Written by: Charles Weaver – CEO, MSPAlliance
For years MSPAlliance has been advocating for MSPs to become more diligent in their enforcement of proactive and secure IT management policies. I have even gone as far as to suggest that legal liability could begin to attach itself to bad IT management practices. Well, the theoretical is now a reality.
Shareholders of Equifax have sued the company for substandard IT management practices, which are alleged to have caused the massive data breach announced in 2017.
The Equifax breach has already prompted a $425 million fine from the FTC.
What Went Wrong?
Besides the data breach, which was the apparent manifestation of the problem, there was an apparent technical problem that could have prevented the breach in the first place.
When hackers take extraordinary actions to circumvent IT security, there is not a lot that can be done to stop these types of breaches from happening. However, when it is such a glaring hole in the security or IT process of the company, then scrutiny will follow. And, that is precisely what is happening here.
“Equifax employed the username ‘admin’ and the password ‘admin’ to protect a portal used to manage credit disputes, a password that ‘is a surefire way to get hacked,’” the lawsuit reads.
“Equifax’s cybersecurity was dangerously deficient,” the court said. “The company relied on a single individual to manually implement its patching process across its entire network.”
So, what does all this mean for MSPs? Well, if you happen to be an MSP Verified company, you probably don’t have much to worry about. You are already addressing those critical issues Equifax missed.

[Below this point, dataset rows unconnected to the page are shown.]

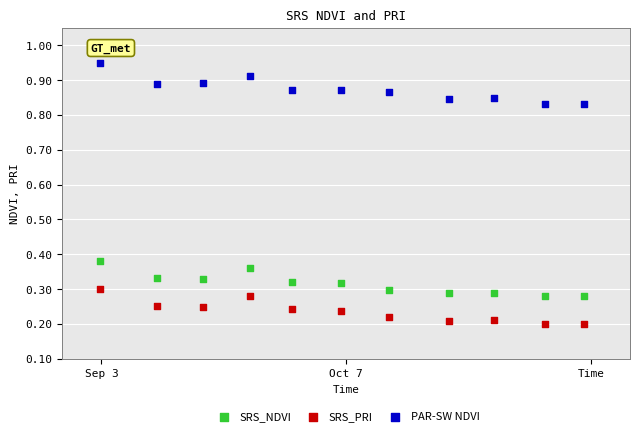

What are all the series names shown in the legend?

SRS_NDVI, SRS_PRI, PAR-SW NDVI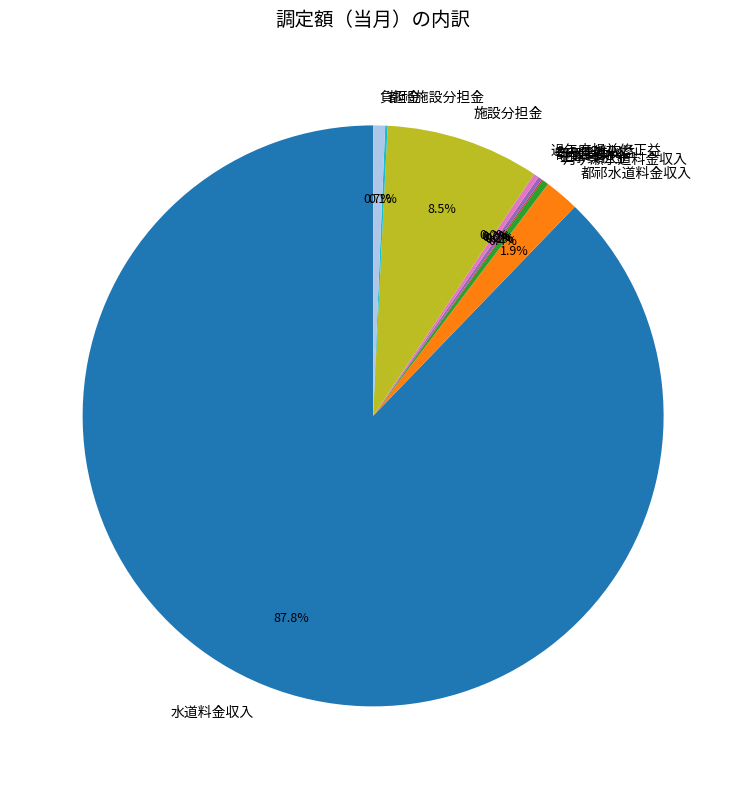

What portion of the pie excludes 月ヶ瀬水道料金収入?

99.6%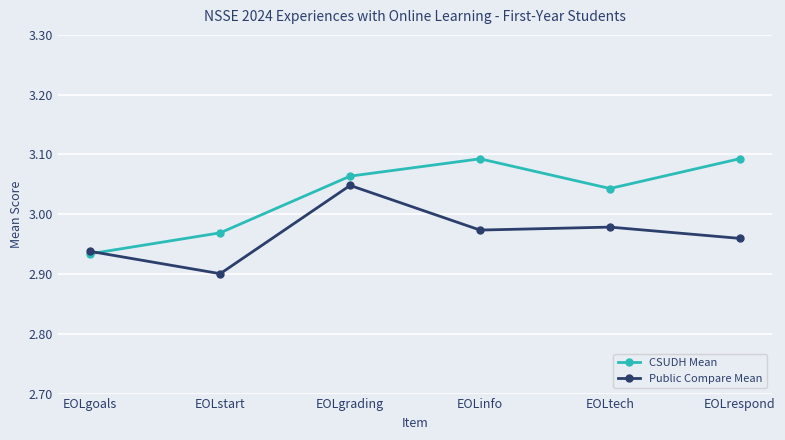

How many times do CSUDH Mean and Public Compare Mean cross each other?

1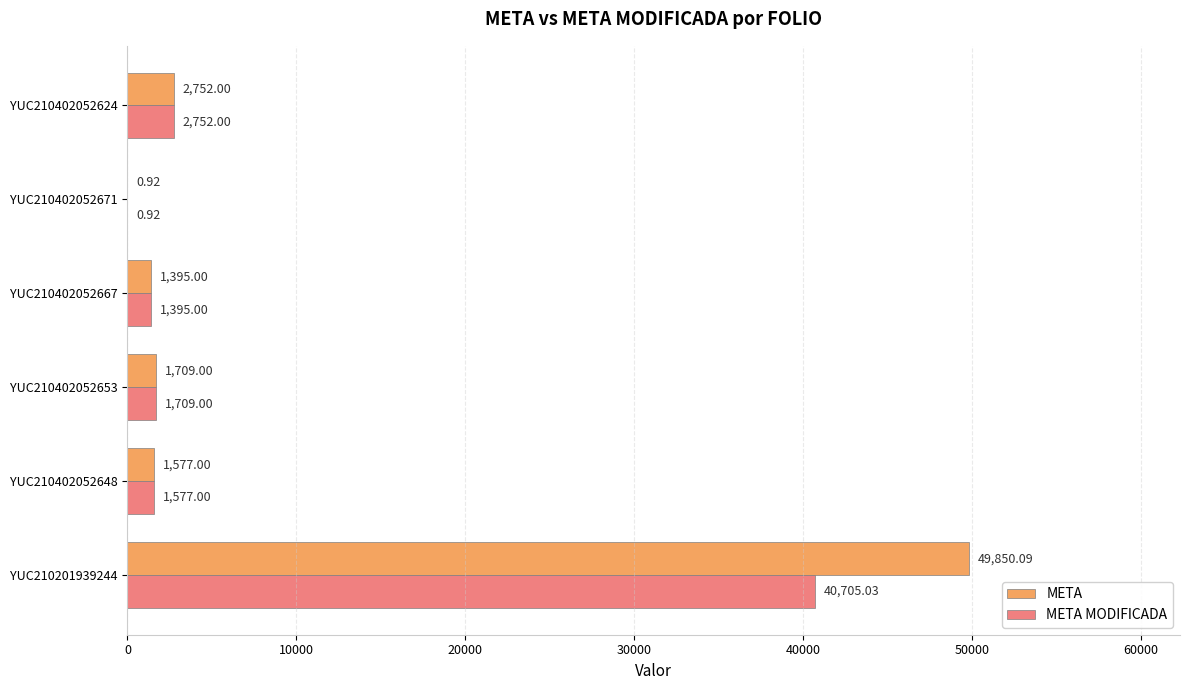

Which series changed the most between YUC210201939244 and YUC210402052624?

META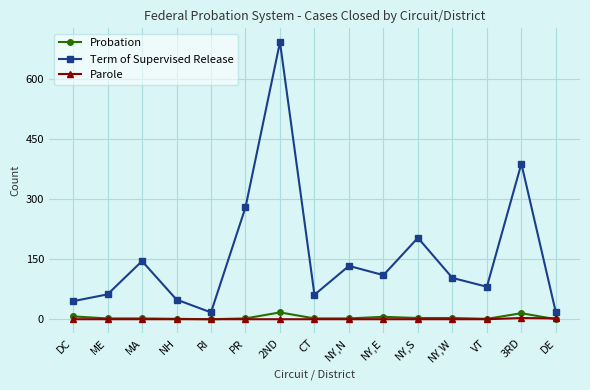

What is the spread (max minus min) of values at NY,W?

103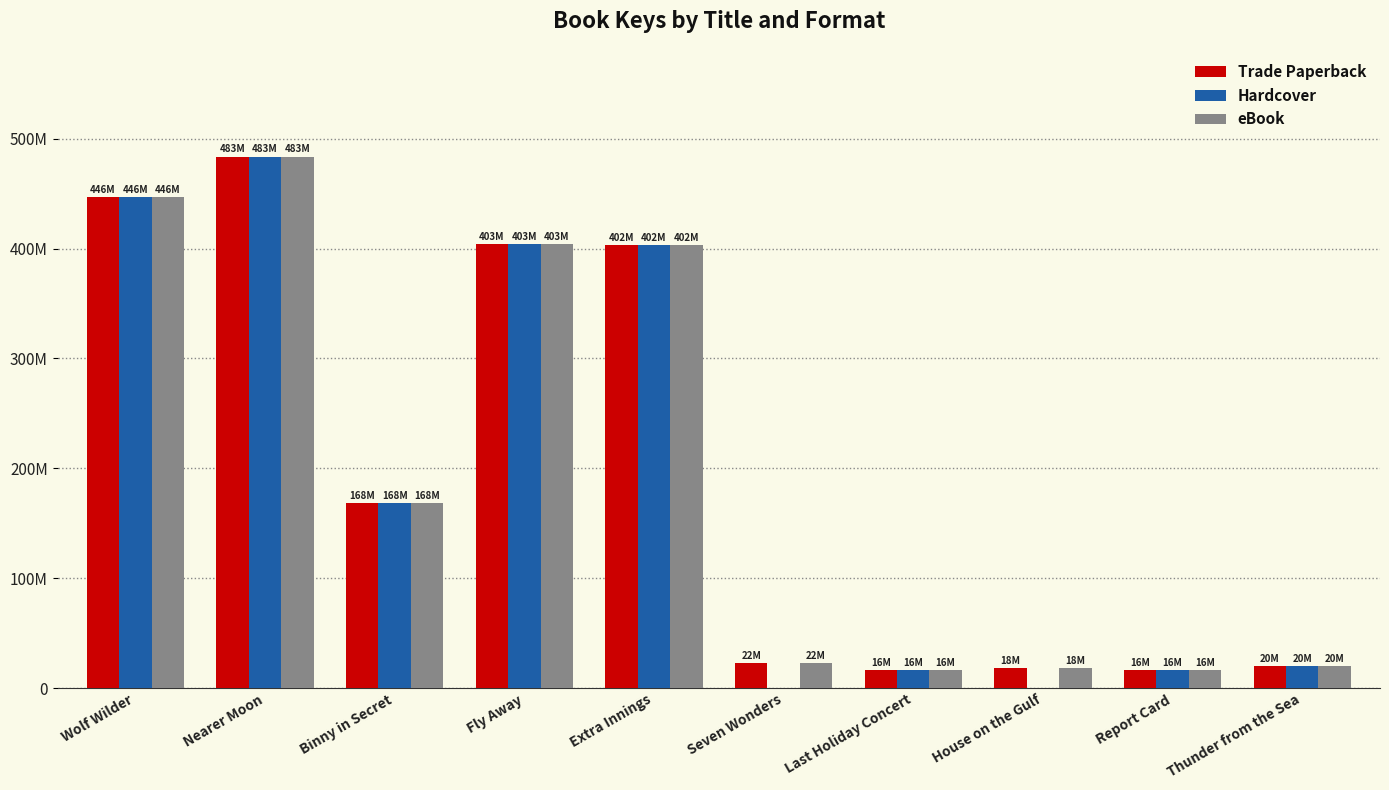

What is the highest value of the eBook series?

483701792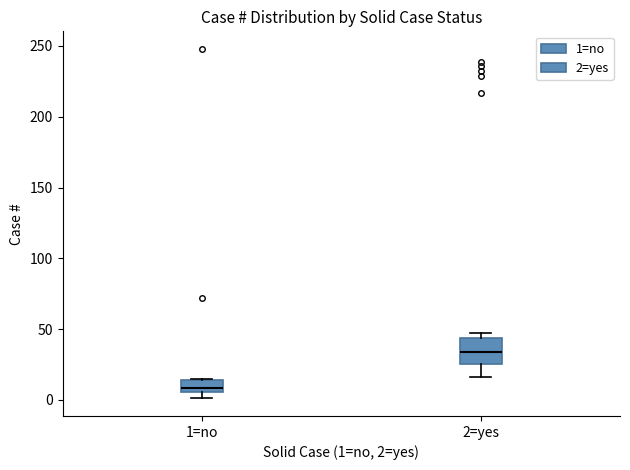

Which box is the tallest, from its lower edge to its upper edge?

2=yes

1) Effective password management
2) Limited use of administrator access accounts
3) Oversight of internal patch management processes
What this means for everyday MSPs is to be on your guard! Equifax is getting attention because of the size and breadth of the data breach. But, make no mistake that the shareholders suing for harm to their stock values is going to resonate. Do not be surprised if we start to see lawsuits challenging end-user IT policies.
This raises several issues related to the precise role of the MSP, whether they offered a service that was declined, whether best practices were followed, etc. My point in writing this article is twofold; first, here is a major lawsuit involving a large company dealing with what is an IT service process. Second, I hope MSPs take this to heart and begin talking with their customers about how to avoid being involved in lawsuits. Especially lawsuits which could have been prevented had they only listened to their MSP!